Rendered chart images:
________________

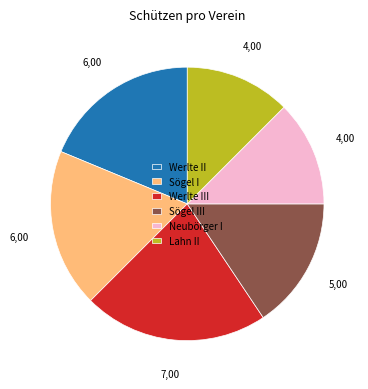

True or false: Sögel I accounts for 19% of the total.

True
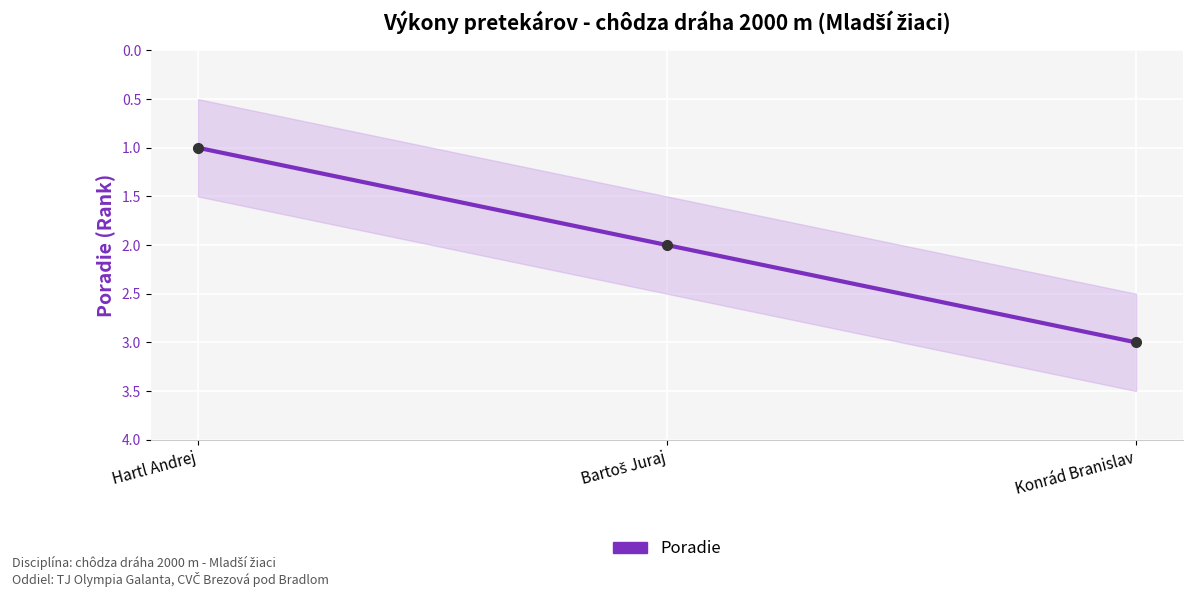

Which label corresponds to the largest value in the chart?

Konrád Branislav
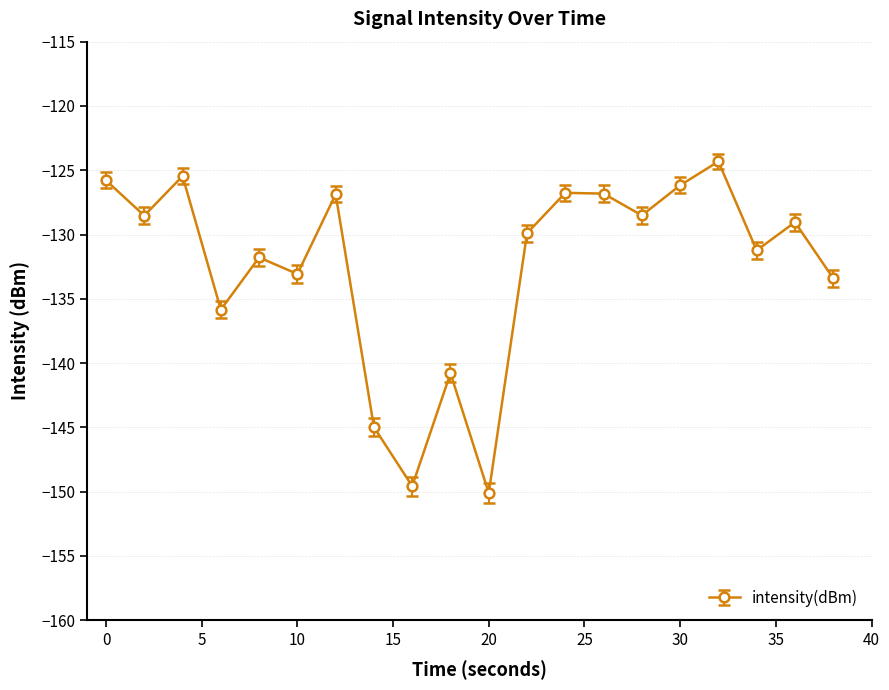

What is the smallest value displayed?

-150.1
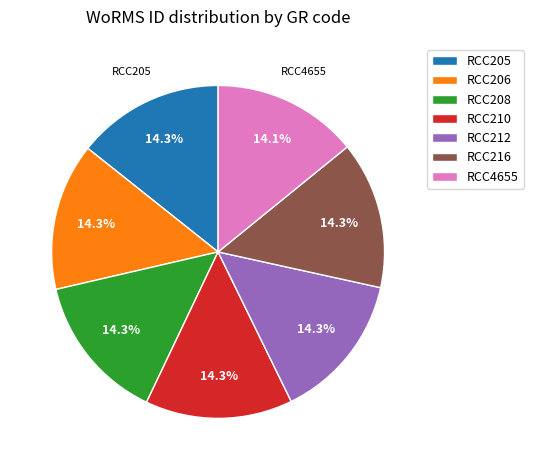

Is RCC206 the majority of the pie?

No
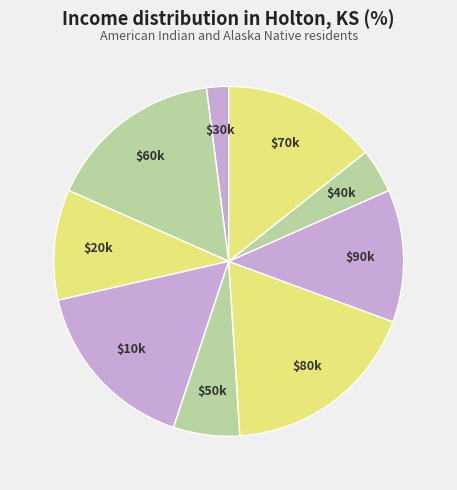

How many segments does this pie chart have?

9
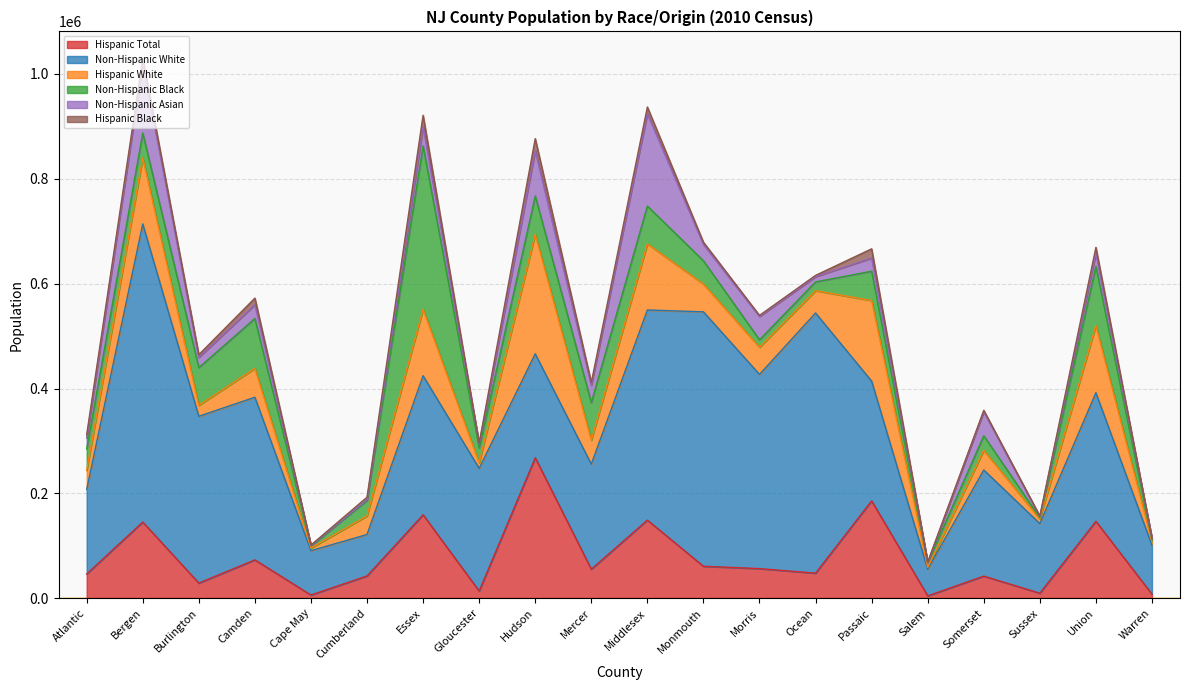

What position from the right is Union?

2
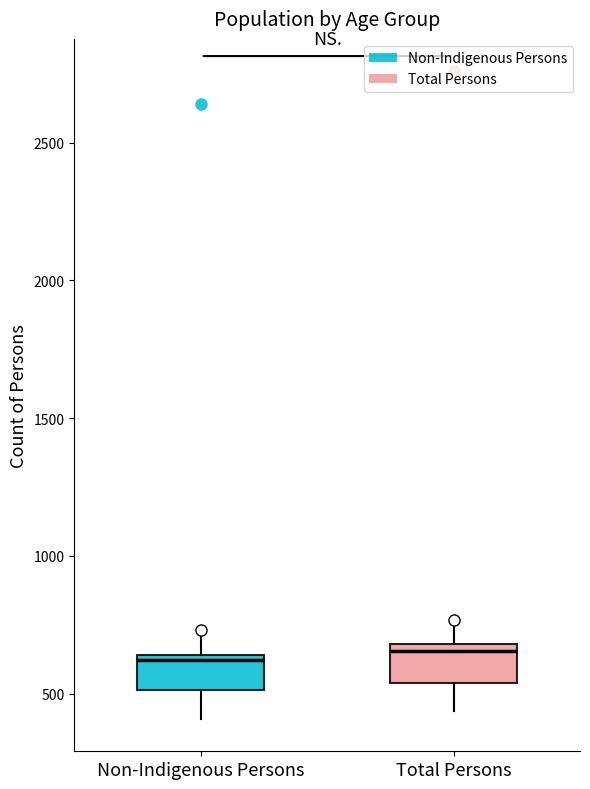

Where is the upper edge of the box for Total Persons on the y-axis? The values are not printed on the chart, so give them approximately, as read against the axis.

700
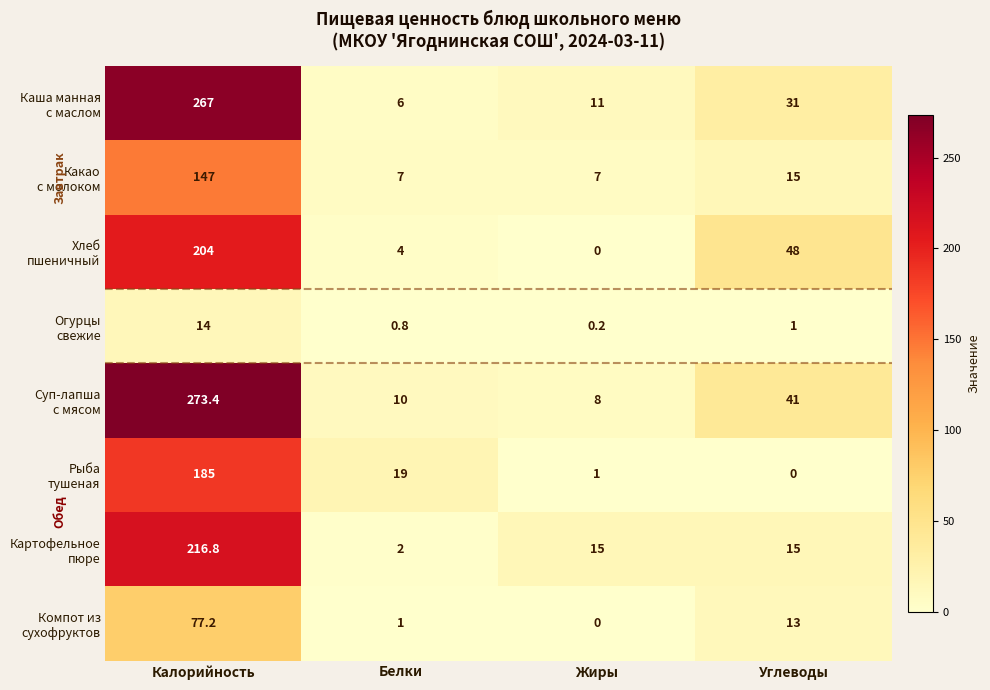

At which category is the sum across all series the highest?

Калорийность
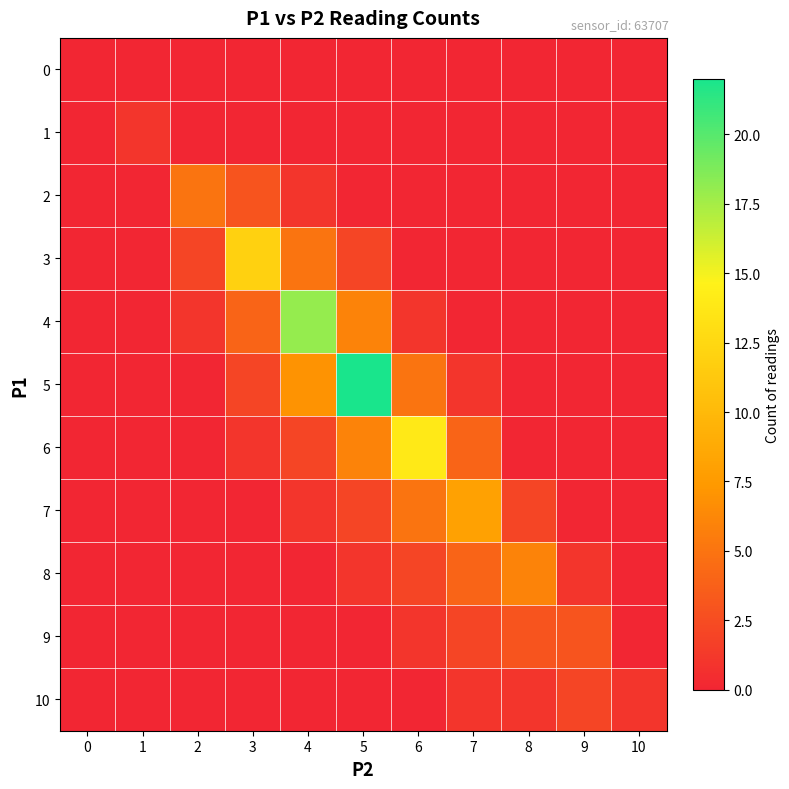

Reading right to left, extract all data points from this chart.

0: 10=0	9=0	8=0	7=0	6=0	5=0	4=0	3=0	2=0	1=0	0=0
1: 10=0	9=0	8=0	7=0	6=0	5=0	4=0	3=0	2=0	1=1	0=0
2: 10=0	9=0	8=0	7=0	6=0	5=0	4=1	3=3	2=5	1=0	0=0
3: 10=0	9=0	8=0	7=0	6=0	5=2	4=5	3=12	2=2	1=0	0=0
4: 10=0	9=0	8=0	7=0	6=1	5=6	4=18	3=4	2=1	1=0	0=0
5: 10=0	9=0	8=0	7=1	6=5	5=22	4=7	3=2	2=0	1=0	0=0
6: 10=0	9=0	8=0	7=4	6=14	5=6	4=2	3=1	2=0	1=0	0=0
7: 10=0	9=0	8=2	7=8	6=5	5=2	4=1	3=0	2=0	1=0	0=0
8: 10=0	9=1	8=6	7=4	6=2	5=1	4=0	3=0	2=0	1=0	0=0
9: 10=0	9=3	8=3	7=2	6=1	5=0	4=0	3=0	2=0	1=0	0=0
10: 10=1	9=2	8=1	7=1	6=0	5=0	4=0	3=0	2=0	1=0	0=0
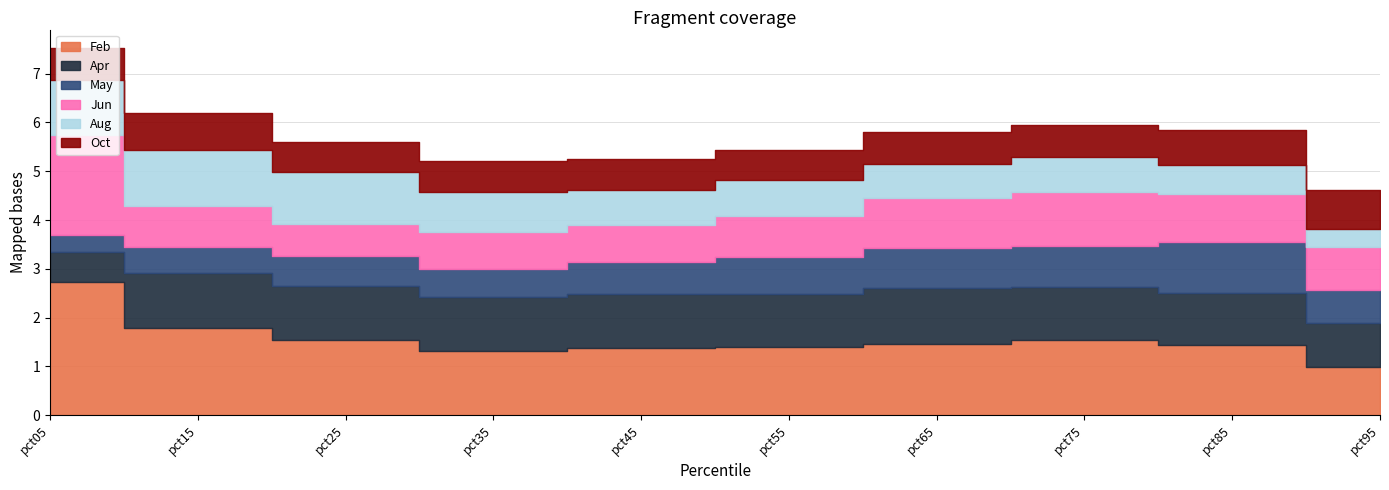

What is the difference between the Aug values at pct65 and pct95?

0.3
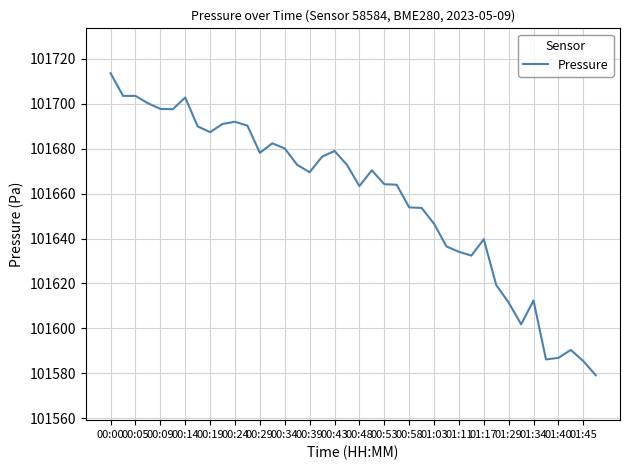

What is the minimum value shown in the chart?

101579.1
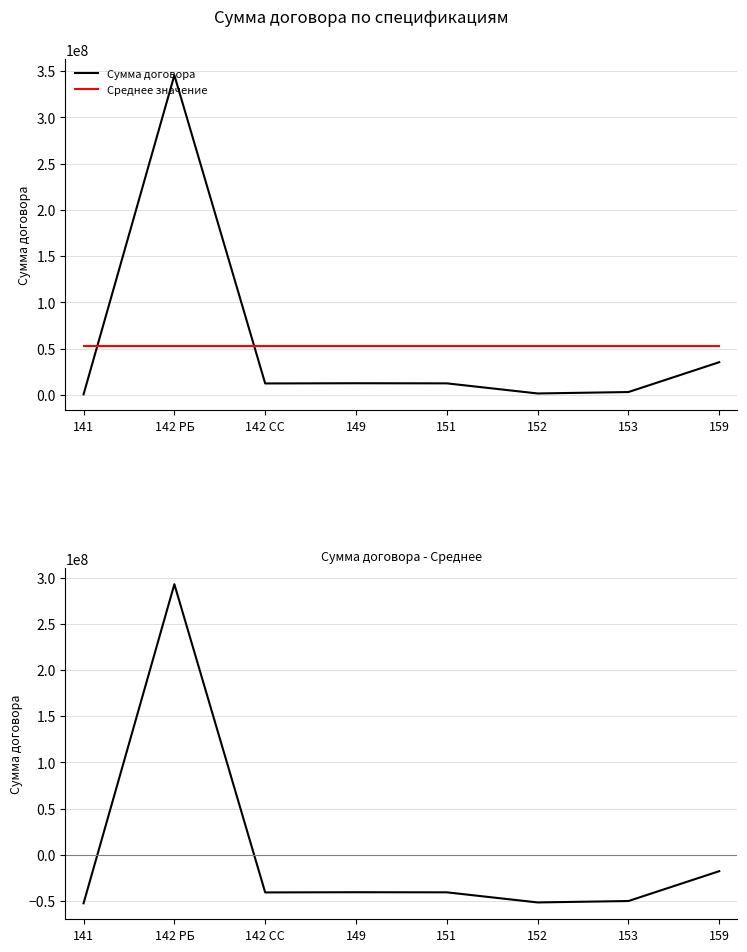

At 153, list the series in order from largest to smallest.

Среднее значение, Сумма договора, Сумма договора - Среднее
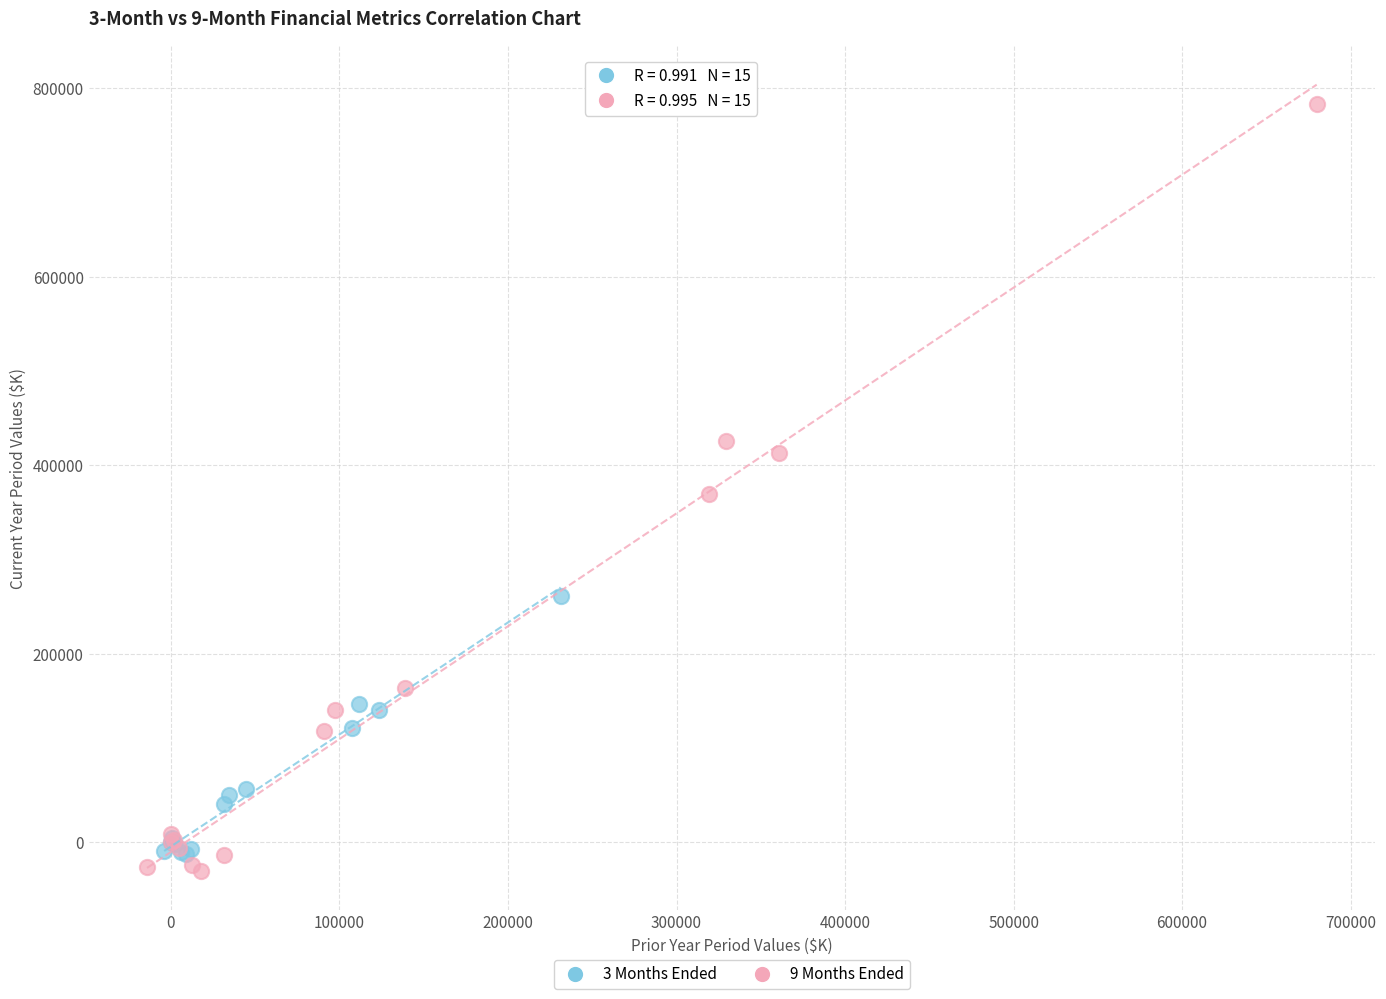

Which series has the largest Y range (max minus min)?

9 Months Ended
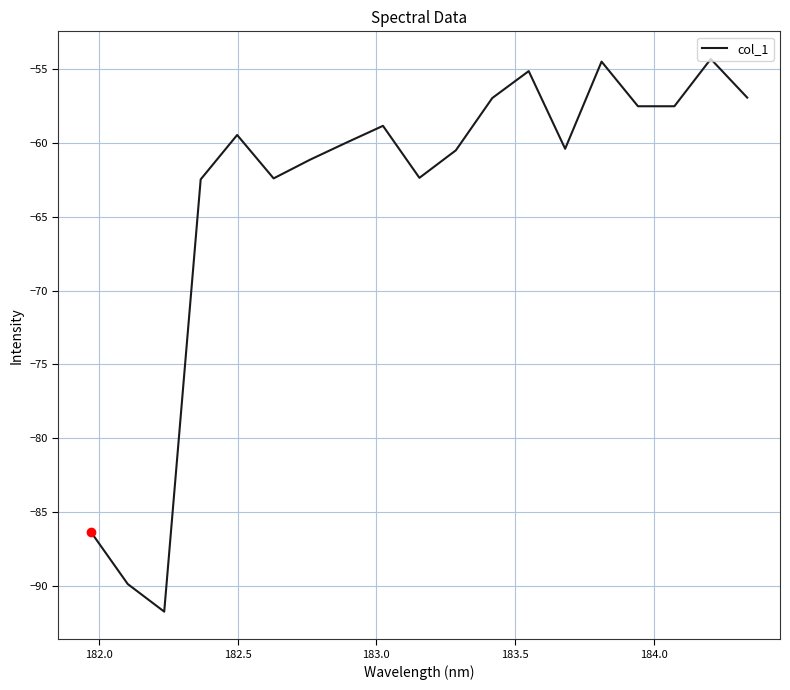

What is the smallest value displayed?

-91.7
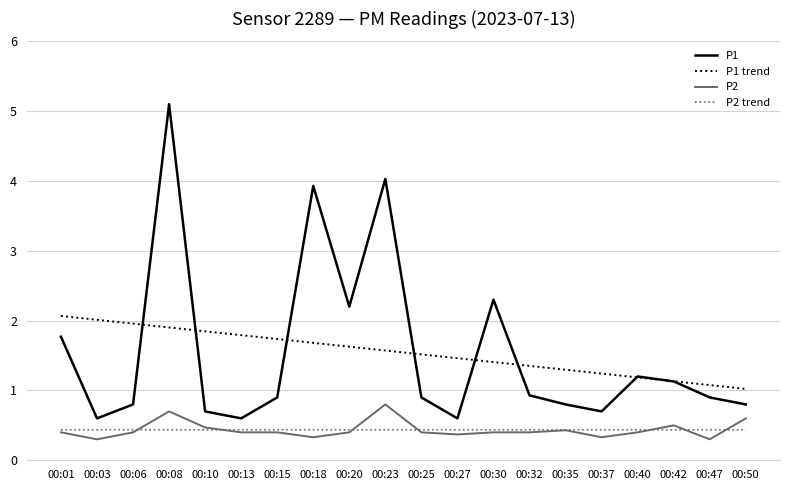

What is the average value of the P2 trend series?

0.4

________________

Can you output the listing above as a Markdown table with the columns Row and Entry, one numbered row per non-blank line, leaving out the picture lines?

| Row | Entry |
|---|---|
| 1 | True or false: Sögel I accounts for 19% of the total. |
| 2 | True |
| 3 | Which label corresponds to the largest value in the chart? |
| 4 | Konrád Branislav |
| 5 | What is the smallest value displayed? |
| 6 | -150.1 |
| 7 | Is RCC206 the majority of the pie? |
| 8 | No |
| 9 | How many segments does this pie chart have? |
| 10 | 9 |
| 11 | What position from the right is Union? |
| 12 | 2 |
| 13 | Where is the upper edge of the box for Total Persons on the y-axis? The values are not printed on the chart, so give them approximately, as read against the axis. |
| 14 | 700 |
| 15 | At which category is the sum across all series the highest? |
| 16 | Калорийность |
| 17 | Reading right to left, extract all data points from this chart. |
| 18 | 0: 10=0	9=0	8=0	7=0	6=0	5=0	4=0	3=0	2=0	1=0	0=0 |
| 19 | 1: 10=0	9=0	8=0	7=0	6=0	5=0	4=0	3=0	2=0	1=1	0=0 |
| 20 | 2: 10=0	9=0	8=0	7=0	6=0	5=0	4=1	3=3	2=5	1=0	0=0 |
| 21 | 3: 10=0	9=0	8=0	7=0	6=0	5=2	4=5	3=12	2=2	1=0	0=0 |
| 22 | 4: 10=0	9=0	8=0	7=0	6=1	5=6	4=18	3=4	2=1	1=0	0=0 |
| 23 | 5: 10=0	9=0	8=0	7=1	6=5	5=22	4=7	3=2	2=0	1=0	0=0 |
| 24 | 6: 10=0	9=0	8=0	7=4	6=14	5=6	4=2	3=1	2=0	1=0	0=0 |
| 25 | 7: 10=0	9=0	8=2	7=8	6=5	5=2	4=1	3=0	2=0	1=0	0=0 |
| 26 | 8: 10=0	9=1	8=6	7=4	6=2	5=1	4=0	3=0	2=0	1=0	0=0 |
| 27 | 9: 10=0	9=3	8=3	7=2	6=1	5=0	4=0	3=0	2=0	1=0	0=0 |
| 28 | 10: 10=1	9=2	8=1	7=1	6=0	5=0	4=0	3=0	2=0	1=0	0=0 |
| 29 | What is the difference between the Aug values at pct65 and pct95? |
| 30 | 0.3 |
| 31 | What is the minimum value shown in the chart? |
| 32 | 101579.1 |
| 33 | At 153, list the series in order from largest to smallest. |
| 34 | Среднее значение, Сумма договора, Сумма договора - Среднее |
| 35 | Which series has the largest Y range (max minus min)? |
| 36 | 9 Months Ended |
| 37 | What is the smallest value displayed? |
| 38 | -91.7 |
| 39 | What is the average value of the P2 trend series? |
| 40 | 0.4 |